#### Records to process

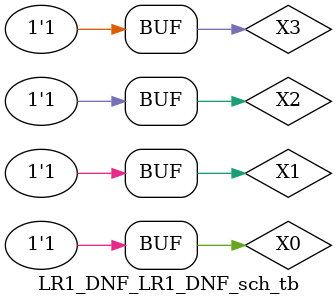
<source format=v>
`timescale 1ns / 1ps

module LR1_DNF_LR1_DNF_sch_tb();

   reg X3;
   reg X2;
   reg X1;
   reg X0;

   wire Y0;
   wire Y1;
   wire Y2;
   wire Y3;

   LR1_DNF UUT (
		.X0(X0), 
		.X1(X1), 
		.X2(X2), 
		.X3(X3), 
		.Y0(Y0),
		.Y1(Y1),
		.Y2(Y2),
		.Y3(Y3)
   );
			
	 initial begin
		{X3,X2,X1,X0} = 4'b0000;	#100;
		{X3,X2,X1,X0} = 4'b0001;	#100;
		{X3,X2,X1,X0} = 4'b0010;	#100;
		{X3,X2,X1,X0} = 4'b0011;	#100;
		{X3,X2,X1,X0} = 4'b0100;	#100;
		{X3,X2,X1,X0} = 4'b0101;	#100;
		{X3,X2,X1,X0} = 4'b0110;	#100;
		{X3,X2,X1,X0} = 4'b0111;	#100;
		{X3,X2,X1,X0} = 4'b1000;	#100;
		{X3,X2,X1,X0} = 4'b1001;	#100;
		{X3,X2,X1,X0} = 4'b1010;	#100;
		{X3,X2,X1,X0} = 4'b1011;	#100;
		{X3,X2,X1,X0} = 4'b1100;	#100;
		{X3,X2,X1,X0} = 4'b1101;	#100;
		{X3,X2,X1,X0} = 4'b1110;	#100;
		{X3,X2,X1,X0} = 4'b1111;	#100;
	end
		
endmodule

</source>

########

Task to complete
An exact copy of the records above is required, leaving out the pictures.

Reply
<source format=v>
`timescale 1ns / 1ps

module LR1_DNF_LR1_DNF_sch_tb();

   reg X3;
   reg X2;
   reg X1;
   reg X0;

   wire Y0;
   wire Y1;
   wire Y2;
   wire Y3;

   LR1_DNF UUT (
		.X0(X0), 
		.X1(X1), 
		.X2(X2), 
		.X3(X3), 
		.Y0(Y0),
		.Y1(Y1),
		.Y2(Y2),
		.Y3(Y3)
   );
			
	 initial begin
		{X3,X2,X1,X0} = 4'b0000;	#100;
		{X3,X2,X1,X0} = 4'b0001;	#100;
		{X3,X2,X1,X0} = 4'b0010;	#100;
		{X3,X2,X1,X0} = 4'b0011;	#100;
		{X3,X2,X1,X0} = 4'b0100;	#100;
		{X3,X2,X1,X0} = 4'b0101;	#100;
		{X3,X2,X1,X0} = 4'b0110;	#100;
		{X3,X2,X1,X0} = 4'b0111;	#100;
		{X3,X2,X1,X0} = 4'b1000;	#100;
		{X3,X2,X1,X0} = 4'b1001;	#100;
		{X3,X2,X1,X0} = 4'b1010;	#100;
		{X3,X2,X1,X0} = 4'b1011;	#100;
		{X3,X2,X1,X0} = 4'b1100;	#100;
		{X3,X2,X1,X0} = 4'b1101;	#100;
		{X3,X2,X1,X0} = 4'b1110;	#100;
		{X3,X2,X1,X0} = 4'b1111;	#100;
	end
		
endmodule

</source>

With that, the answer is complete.